WHAT THE TASK ASKS →
Filter the listing down to the lines containing the word "Tizzani".

EXERCISE MATERIAL →
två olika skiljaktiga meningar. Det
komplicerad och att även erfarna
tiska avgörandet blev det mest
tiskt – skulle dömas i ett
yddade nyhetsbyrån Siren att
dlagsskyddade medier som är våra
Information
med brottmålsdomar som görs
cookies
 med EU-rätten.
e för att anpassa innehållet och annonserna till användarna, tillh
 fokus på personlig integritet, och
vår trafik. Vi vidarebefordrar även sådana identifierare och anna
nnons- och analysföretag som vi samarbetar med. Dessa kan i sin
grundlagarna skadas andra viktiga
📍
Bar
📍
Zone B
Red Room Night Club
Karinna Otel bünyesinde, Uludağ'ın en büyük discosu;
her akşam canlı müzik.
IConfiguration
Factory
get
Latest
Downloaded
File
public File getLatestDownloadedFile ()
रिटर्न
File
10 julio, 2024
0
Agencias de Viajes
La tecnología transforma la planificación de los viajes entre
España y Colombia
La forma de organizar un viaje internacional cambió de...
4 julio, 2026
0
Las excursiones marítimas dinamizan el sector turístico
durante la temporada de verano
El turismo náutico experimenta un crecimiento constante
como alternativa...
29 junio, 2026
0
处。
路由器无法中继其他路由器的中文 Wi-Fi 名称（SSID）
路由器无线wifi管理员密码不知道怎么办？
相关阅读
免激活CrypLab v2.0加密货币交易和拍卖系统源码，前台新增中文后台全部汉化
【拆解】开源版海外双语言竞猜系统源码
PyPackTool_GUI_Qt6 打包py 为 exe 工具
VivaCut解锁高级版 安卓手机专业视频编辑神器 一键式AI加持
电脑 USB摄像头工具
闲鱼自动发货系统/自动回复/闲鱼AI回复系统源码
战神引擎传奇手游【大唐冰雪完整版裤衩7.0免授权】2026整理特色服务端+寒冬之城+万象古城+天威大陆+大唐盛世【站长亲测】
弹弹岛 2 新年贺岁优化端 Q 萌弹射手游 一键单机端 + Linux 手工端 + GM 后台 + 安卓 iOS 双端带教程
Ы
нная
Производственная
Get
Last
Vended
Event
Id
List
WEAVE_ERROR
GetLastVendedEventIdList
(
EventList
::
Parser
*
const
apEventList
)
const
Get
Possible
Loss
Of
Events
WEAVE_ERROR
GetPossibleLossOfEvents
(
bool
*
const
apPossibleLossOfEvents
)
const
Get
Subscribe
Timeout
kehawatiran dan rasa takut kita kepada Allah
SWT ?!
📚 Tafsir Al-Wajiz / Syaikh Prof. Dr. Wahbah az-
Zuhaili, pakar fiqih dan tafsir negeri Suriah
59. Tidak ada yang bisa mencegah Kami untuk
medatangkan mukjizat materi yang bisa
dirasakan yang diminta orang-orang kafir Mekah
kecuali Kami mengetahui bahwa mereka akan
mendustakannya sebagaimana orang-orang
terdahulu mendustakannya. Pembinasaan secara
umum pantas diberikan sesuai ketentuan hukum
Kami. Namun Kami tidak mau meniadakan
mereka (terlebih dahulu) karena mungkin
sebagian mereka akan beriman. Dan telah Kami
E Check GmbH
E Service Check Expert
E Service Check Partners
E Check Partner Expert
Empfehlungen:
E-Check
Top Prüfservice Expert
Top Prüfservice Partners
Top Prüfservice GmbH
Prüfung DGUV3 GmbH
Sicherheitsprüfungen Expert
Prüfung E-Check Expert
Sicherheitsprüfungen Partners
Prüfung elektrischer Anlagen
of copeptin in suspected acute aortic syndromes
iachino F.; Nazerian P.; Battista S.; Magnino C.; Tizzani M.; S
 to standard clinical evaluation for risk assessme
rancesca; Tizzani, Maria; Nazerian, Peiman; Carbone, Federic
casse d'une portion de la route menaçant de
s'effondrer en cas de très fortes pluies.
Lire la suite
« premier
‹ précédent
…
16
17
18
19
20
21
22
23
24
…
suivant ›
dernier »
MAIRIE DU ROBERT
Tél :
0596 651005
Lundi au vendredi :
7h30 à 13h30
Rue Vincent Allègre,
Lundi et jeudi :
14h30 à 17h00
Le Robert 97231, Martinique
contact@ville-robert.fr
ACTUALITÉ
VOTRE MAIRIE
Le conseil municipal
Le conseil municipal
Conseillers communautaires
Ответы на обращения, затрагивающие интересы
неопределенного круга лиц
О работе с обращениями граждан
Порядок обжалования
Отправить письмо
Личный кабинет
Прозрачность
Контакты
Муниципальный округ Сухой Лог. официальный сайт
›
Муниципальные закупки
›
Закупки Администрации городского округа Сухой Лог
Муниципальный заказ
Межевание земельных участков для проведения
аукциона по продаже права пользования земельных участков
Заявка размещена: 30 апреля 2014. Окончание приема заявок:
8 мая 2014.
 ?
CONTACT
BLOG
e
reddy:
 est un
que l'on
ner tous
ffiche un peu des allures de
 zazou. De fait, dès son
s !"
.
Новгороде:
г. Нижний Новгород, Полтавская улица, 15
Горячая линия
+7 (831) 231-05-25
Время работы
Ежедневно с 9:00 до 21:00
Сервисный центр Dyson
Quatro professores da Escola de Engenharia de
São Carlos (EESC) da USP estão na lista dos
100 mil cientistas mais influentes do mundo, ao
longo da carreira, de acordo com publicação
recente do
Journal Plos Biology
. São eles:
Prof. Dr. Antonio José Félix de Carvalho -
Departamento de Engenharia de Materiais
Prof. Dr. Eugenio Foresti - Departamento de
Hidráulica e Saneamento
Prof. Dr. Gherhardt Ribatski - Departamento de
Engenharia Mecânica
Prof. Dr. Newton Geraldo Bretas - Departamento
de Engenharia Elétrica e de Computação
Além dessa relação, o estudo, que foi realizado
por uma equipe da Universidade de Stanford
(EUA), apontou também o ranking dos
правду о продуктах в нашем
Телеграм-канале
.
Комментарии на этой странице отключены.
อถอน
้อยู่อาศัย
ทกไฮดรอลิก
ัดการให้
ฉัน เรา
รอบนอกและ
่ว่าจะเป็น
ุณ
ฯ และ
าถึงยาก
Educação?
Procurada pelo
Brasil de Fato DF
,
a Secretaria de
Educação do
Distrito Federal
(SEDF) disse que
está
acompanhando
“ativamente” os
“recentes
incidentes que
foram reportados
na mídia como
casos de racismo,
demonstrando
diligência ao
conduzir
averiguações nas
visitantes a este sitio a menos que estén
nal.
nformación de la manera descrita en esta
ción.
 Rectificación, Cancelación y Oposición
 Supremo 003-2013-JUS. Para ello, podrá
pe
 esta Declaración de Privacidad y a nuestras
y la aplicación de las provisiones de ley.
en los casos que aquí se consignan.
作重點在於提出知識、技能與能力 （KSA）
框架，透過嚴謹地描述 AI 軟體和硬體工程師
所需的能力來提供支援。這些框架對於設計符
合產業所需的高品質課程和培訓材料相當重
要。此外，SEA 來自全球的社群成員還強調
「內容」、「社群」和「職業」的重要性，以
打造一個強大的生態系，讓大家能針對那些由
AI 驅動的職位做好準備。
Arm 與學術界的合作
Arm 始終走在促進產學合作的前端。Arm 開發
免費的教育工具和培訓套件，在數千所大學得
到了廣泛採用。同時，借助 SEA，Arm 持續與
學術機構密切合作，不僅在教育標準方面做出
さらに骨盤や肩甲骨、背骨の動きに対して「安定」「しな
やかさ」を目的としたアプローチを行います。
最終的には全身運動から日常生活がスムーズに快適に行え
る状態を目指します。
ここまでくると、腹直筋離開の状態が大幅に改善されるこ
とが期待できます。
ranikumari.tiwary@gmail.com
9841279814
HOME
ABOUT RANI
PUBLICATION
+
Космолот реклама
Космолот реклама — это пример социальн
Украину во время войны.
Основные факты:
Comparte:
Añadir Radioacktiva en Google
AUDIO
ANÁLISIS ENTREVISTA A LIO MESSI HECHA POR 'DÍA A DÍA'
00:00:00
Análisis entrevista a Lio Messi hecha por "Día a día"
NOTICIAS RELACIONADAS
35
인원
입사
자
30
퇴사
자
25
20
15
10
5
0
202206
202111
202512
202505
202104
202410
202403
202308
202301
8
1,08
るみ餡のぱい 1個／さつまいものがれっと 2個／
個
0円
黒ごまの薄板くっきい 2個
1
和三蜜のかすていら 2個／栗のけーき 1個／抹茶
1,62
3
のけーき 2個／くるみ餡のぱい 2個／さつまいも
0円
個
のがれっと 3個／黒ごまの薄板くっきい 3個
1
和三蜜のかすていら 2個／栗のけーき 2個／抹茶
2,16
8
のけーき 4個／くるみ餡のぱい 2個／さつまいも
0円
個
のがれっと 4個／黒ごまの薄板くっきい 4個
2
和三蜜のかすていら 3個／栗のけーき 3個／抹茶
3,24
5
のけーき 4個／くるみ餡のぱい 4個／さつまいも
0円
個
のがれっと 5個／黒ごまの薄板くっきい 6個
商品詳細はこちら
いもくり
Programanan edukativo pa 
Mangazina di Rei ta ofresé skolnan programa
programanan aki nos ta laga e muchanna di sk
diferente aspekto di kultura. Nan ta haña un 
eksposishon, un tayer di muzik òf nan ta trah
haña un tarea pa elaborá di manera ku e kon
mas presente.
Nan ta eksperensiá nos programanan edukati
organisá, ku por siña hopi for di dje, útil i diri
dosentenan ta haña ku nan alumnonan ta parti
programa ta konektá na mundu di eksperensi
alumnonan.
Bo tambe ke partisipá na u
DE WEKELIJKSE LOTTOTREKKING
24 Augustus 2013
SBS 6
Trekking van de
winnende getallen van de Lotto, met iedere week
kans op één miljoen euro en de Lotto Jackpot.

PROBLEM SOLUTION →
iachino F.; Nazerian P.; Battista S.; Magnino C.; Tizzani M.; S
rancesca; Tizzani, Maria; Nazerian, Peiman; Carbone, Federic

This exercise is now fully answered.